◆ Extract ◆
+---+

The political opposition to Harper as a group are poor failed miserable weaK excuses. The least they could do is not force an election Harper will win. And maybe Layton should just come out and say that for the time being the NDP has been unsuccessful in convincing Canadians to support the NDP and the other opposition parties are all failing miserably and therefore there is no point in an election nobody other than Harper can win. At least people will recognize the honesty rather than trying to come up with some other garbage to justify not voting down a hateful, horrible, nasty and thoroughly out of touch and incompetent government by a small minded party that is making Canada look like the worst stereotype of a small-town backwater community run by a pack of bigotted ignorant jerks. Or am I being too partisan here?

And no, even if the NDP managed to get to 20% in the polls with the Liberlas at 24% -- this would still not ustify an election that would leave Harper in power. The truth is this is a democracy (to a point) and we need to put forward proposals and convince the public that they are worth while before we can do election after election. Listen to what the people are saying: they don't like Harper-- not the bulk of them but if the opposition does not recognize that it does not have the support to govern then it better not destabalize the system by having another useless election otherwise the people will elect a majority Con government. If you don't want a majority Con government then you better let this parliament run its course--  or at least till people are prepared to throw the bums in power out.

The opposition has two funtions-- one is to propose an alternative and the other to vote to bring down a government to install it. It is collectively doing fine on the second but has little clue that it has to get broad support for the first before doing so.

If the NDP was smart it would start an extended campaign on the first with a real admission that the second cannot be done without the first. The NDP will have to take some lumps on crapping about a weak Liberal party unwilling to force a vote it would lose-- frankly the NDP should just come out and say "we were wrong on that" and move on to try to create broad support for an alternative.

Stockholm

I'm not sure what NorthReport's point is in posting the news about the CEO poll. I mean its not exactly surprising that the vast majority of corporate CEOs would like there to be a Conservative majority government. They always have and they always will want that. This is about as news worthy as a poll of union leaders and anti-poverty activists that shows that LO AND BEHOLD almost all of them are OPPOSED to a Tory majority government.

Tell me something i don't already know.

Stockholm

Incidentally, here are the full results from Angus Reid

http://www.angusreidstrategies.com/uploads/pages/pdfs/2009.09.26_fedpolE...

I tend to only pay attention to the regional numbers from Quebec and Ontario since everywhere else the sample size is way too small. But this further confirms that the Liberals have plunged in Ontario where the Tofries now lead by 14 points and in Quebec, the Liberals are almost back to where they were in 2008 (I wonder if all the saturation publicity about the Outremont shenanigans reminded Quebecers of why they hate the Libs).

Anyways, these polls are telling me that the NDP did the country a great service by saving the Liberals from immolating themselves in an election and possibly giving us a Tory majority.

Incidentally, the Ignatieff leadership numbers in this poll are ABYSMAL. The danger now is that the Tories will really try to provoke the opposition to defeat them and force an election. It will be interesting to see how the three opposition parties respond to that.

Debater

KenS wrote:

That question for NR again:

KenS wrote:
And by the way, you never did answer questions about what drives you to constantly hype a Conservative majority. Normally I would phrase that 'the possibility of a Conservative majority'. But in your case, your very occassional caveat that it is a possibility is just a pro forma statement that belies the obvious narrative of 'its coming, its coming.'

So is it that you want to raise the alarm, so that people will 'do something about it' ?

+---+

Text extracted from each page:
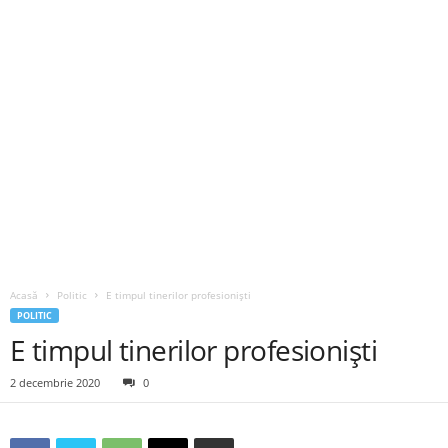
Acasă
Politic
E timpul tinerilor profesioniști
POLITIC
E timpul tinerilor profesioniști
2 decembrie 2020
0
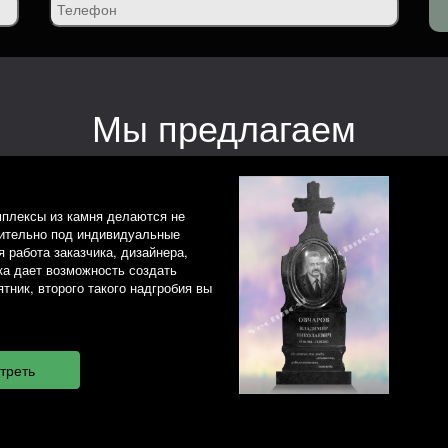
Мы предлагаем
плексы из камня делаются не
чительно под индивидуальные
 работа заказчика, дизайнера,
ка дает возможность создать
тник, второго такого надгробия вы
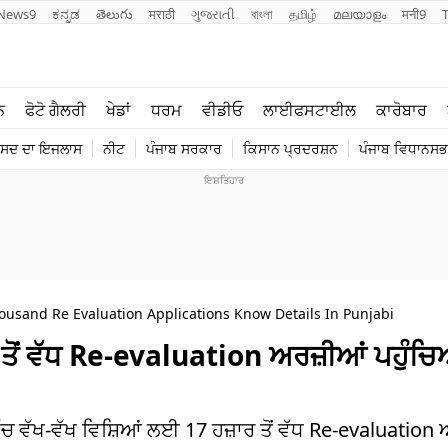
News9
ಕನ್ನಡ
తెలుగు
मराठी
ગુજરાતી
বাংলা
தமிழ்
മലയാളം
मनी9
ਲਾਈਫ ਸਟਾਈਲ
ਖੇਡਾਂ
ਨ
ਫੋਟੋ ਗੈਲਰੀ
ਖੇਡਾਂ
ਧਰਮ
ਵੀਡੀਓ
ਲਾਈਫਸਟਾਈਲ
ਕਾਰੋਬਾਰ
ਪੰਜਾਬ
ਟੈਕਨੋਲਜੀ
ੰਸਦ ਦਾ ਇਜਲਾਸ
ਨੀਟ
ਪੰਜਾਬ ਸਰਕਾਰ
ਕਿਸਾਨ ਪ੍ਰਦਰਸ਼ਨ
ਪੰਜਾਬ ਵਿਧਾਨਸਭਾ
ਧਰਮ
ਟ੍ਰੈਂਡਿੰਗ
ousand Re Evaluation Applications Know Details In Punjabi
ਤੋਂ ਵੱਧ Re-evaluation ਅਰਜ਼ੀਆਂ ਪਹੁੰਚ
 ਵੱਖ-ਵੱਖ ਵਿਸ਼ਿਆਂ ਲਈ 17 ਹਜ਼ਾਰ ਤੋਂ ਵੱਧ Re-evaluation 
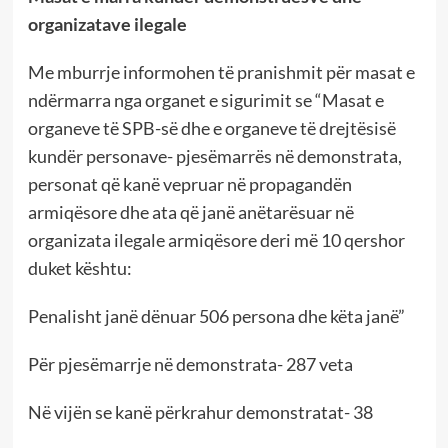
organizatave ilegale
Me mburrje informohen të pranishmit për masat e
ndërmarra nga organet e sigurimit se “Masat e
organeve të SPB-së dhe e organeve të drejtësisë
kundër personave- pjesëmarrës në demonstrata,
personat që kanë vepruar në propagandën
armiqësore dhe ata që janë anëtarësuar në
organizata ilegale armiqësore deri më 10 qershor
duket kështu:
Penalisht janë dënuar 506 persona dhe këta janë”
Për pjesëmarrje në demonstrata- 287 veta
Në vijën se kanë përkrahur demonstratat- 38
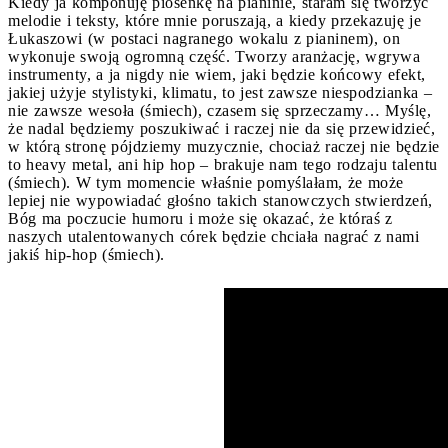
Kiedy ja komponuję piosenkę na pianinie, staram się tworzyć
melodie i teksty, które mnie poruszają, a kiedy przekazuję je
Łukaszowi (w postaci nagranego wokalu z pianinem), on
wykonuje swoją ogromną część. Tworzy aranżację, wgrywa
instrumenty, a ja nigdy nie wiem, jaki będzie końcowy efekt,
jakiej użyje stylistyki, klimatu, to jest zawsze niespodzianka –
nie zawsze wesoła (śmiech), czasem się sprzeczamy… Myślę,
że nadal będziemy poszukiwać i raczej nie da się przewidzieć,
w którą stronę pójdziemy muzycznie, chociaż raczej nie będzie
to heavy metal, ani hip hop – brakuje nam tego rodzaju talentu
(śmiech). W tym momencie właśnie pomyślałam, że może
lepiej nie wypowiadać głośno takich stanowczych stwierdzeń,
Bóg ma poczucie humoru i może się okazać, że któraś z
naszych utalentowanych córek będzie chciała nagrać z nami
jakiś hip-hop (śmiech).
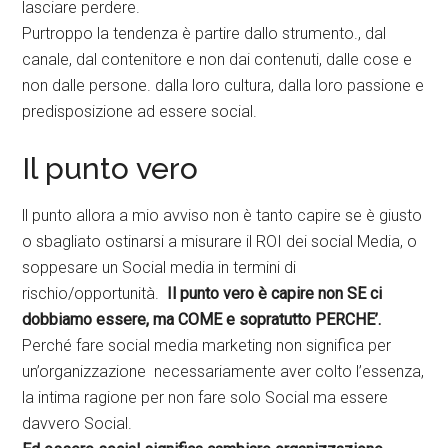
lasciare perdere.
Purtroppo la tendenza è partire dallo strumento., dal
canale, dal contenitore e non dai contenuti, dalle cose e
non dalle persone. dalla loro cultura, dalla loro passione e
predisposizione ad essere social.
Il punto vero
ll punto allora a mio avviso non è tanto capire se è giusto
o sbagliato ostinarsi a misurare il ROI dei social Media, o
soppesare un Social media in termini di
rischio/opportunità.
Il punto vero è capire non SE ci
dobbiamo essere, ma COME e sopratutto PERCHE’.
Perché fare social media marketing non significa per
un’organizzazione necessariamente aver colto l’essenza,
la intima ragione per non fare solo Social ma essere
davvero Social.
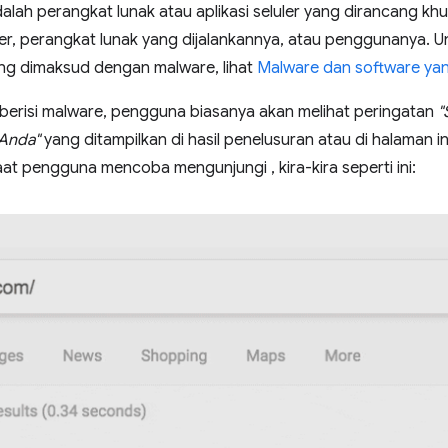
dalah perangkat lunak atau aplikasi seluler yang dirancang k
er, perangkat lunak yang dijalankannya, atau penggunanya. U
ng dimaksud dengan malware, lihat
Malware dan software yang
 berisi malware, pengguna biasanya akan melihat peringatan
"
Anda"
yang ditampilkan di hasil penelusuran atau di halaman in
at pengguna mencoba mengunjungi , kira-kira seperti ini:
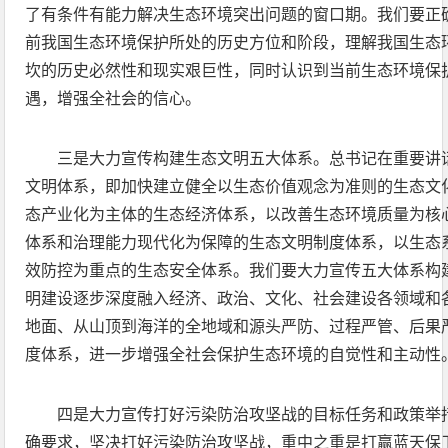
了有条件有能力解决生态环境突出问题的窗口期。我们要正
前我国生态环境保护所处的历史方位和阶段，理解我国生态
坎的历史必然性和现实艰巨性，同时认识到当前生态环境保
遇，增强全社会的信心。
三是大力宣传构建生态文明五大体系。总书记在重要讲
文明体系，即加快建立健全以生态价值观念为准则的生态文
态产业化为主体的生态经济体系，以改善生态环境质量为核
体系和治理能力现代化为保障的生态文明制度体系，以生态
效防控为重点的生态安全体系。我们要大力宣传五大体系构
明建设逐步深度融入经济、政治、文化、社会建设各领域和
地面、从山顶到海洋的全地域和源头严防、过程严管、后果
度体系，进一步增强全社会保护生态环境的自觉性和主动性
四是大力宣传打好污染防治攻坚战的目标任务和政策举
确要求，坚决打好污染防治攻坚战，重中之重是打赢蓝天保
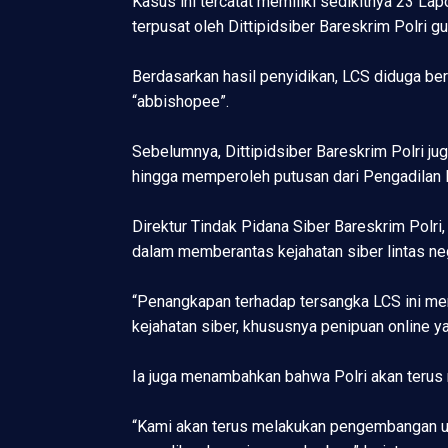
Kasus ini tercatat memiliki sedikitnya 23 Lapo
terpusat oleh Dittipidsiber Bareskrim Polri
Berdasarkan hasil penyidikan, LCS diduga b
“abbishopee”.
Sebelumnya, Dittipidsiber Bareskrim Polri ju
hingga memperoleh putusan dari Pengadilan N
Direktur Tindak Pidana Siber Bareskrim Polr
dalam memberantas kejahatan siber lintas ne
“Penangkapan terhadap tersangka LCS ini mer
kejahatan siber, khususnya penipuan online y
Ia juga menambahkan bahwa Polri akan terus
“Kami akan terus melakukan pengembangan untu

+---+

◆ Work order A ◆
Extract word for word the part of the forum thread starting with "Incidentally, here are" and going on through "a Tory majority.".
◆ Work order B ◆
Lay out the listing from its first line through the line containing "тник, второго такого надгробия вы" as a Markdown table with the columns Row and Line. Number each row, skip blank lines and leave out the pictures.
The listing has no connection to the forum thread.

◆ Answer A ◆
Incidentally, here are the full results from Angus Reid

http://www.angusreidstrategies.com/uploads/pages/pdfs/2009.09.26_fedpolE...

I tend to only pay attention to the regional numbers from Quebec and Ontario since everywhere else the sample size is way too small. But this further confirms that the Liberals have plunged in Ontario where the Tofries now lead by 14 points and in Quebec, the Liberals are almost back to where they were in 2008 (I wonder if all the saturation publicity about the Outremont shenanigans reminded Quebecers of why they hate the Libs).

Anyways, these polls are telling me that the NDP did the country a great service by saving the Liberals from immolating themselves in an election and possibly giving us a Tory majority.

◆ Answer B ◆
| Row | Line |
|---|---|
| 1 | Acasă |
| 2 | Politic |
| 3 | E timpul tinerilor profesioniști |
| 4 | POLITIC |
| 5 | E timpul tinerilor profesioniști |
| 6 | 2 decembrie 2020 |
| 7 | 0 |
| 8 | Мы предлагаем |
| 9 | плексы из камня делаются не |
| 10 | чительно под индивидуальные |
| 11 |  работа заказчика, дизайнера, |
| 12 | ка дает возможность создать |
| 13 | тник, второго такого надгробия вы |